03/27/2025

INVITATION: Nama conference on the production of green hydrogen for Germany in Namibia (starting on April 9)

Impending destruction of a genocide memorial

  • April 9 - 10: Youth Summit of the Nama Traditional Leaders Association, focusing on green hydrogen (ǃNamiǂNûs, Namibia)
  • April 12: Anniversary of the Hornkranz massacre: Memorial event on Shark Island as a means to draw attention to the possible destruction
  • Media representatives are invited to take part in both events, in order to obtain exclusive information on the hydrogen project and the process of coming to terms with the past

 

On April 9 and 10, around 150 young Nama will discuss the chances and risks of the planned hydrogen production plant near ǃNamiǂNûs* (Lüderitz). The conference is organized by the Nama Traditional Leaders Association (NTLA), the official representation of the Nama in Namibia, and supported by the Society for Threatened Peoples (STP). The event focuses on the planned construction of a hydrogen production plant in the Tsau||Khaeb National Park – an area traditionally inhabited by the Nama – in combination with the planned extension of the harbor on Shark Island, which is an important genocide memorial site for the Nama and the Ovaherero. In a strategy paper published in 2024, the Nama had demanded to be involved in all plans concerning their traditional settlement areas.

The Hyphen company is planning a 10 billion dollar project, and shareholders from Germany are involved as well. Most of the hydrogen produced there is supposed to be exported to Germany. “Due to its colonial past, Germany has a special responsibility. The land on which the large-scale production facilities are to be built was forcibly taken from the Nama during the German colonial rule. The German Federal Government and the German companies involved must ensure that the Nama have a say regarding the hydrogen project,” demanded Laura Mahler, STP expert on sub-Saharan Africa.

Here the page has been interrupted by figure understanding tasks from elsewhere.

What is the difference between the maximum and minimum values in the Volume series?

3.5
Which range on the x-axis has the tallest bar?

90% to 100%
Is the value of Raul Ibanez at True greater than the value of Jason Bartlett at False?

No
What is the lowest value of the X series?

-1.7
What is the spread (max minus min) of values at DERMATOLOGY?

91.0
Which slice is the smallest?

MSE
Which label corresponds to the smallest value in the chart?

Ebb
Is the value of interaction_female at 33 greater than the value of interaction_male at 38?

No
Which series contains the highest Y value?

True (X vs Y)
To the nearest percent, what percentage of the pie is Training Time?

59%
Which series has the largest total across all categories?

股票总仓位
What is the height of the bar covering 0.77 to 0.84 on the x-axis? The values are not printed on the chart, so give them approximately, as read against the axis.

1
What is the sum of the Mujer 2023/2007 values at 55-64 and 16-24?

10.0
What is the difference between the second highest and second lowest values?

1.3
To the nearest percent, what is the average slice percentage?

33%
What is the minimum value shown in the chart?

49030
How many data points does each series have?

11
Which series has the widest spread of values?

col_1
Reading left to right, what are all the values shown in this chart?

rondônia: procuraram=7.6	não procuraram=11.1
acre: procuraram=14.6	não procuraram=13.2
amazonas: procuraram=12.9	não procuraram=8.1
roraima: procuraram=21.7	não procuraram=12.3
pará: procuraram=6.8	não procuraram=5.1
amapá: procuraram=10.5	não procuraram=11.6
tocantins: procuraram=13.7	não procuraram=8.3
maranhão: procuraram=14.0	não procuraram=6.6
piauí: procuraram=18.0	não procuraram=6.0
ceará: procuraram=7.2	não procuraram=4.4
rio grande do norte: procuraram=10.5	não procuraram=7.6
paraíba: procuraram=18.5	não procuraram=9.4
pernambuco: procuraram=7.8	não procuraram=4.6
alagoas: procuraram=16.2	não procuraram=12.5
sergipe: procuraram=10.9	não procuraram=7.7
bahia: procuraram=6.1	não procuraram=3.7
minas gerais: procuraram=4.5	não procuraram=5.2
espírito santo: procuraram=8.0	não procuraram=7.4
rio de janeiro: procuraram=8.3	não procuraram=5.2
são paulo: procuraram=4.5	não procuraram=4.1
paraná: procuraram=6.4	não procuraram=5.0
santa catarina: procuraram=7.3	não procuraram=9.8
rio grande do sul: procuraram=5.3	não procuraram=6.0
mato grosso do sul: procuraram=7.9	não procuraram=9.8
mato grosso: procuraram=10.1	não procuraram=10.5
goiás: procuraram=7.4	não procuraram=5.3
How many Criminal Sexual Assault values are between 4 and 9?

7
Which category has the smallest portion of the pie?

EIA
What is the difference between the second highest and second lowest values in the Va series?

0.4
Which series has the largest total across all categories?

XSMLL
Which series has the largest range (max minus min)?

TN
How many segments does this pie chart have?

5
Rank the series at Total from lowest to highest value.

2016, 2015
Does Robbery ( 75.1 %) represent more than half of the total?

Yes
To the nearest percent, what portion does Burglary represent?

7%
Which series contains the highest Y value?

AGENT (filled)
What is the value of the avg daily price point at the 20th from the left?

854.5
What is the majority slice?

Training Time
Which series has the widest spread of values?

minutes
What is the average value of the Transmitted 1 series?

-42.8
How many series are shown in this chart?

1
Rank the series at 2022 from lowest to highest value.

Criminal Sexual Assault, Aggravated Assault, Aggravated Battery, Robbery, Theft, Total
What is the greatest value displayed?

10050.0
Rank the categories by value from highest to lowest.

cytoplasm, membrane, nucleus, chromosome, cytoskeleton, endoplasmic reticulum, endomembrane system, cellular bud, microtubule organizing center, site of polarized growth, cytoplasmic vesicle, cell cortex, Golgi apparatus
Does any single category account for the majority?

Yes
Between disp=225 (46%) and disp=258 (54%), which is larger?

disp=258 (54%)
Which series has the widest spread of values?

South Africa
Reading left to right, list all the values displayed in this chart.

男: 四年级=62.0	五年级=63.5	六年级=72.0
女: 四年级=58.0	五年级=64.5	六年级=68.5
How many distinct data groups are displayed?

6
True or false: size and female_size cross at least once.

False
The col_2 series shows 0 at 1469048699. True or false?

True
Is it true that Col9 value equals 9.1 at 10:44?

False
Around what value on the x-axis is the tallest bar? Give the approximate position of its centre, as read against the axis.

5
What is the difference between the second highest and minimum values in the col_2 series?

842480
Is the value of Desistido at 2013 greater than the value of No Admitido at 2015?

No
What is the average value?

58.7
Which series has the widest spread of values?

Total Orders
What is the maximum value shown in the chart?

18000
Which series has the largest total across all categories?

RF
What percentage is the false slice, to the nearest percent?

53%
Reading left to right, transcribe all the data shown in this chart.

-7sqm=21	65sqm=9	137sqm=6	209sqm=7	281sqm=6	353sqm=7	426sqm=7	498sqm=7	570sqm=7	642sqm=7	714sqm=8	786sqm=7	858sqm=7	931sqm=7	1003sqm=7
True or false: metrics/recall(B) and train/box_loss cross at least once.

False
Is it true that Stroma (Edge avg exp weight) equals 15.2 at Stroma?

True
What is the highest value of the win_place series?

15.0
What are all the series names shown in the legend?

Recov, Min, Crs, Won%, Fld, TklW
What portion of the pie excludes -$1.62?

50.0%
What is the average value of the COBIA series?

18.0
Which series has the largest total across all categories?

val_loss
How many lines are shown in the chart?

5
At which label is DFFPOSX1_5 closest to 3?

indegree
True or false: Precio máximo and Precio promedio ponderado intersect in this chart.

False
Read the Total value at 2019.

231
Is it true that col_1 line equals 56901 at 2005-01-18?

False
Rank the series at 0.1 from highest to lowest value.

The conference will be attended by official representatives of the Nama, lawyers, various stakeholders of the Hyphen Project, and political representatives – local and state-level. Apart from the social and ecologic consequences of the hydrogen production project, the event will also focus on the history of the Nama, the consequences of the German colonial rule, which still has implications for today, and the process of coming to terms with the past.

 

Shark Island: Impending destruction of a genocide memorial site

In the course of the annual memorial event on Shark Island (April 12), there will be a memorial service for the people who got killed by German soldiers in the course of the Hornkranz massacre in 1893. This year, there will be a human chain around the peninsula – as a means to draw attention to the possible destruction of Shark Island in the course of the planned extension of the harbor, which would be necessary to export green hydrogen abroad. During the German colonial rule, there was a concentration camp on Shark Island, and thousands of members of the Nama and Ovaherero lost their lives there. As a consequence of the planned extension of the harbor, the human remains of their ancestors – which are buried there to this day – would be lost forever.

The STP will be present at both events, and will also be available for media inquiries. If you are interested in taking part, please contact us via presse@gfbv.de. Laura Mahler, STP expert on sub-Saharan Africa, is available for further questions: l.mahler@gfbv.de or +49 3051 695825-3.

The Society for Threatened Peoples (STP) has been working together with representatives of the Nama and the Ovaherero for many years – and had, in 2001, advocated for Germany’s official recognition of the genocide crimes against the Ovaherero and the Nama. At the request of victims’ associations, the STP had financed a memorial stone on Shark Island.

* !NamiǂNûs is what the Nama call the city of Lüderitz.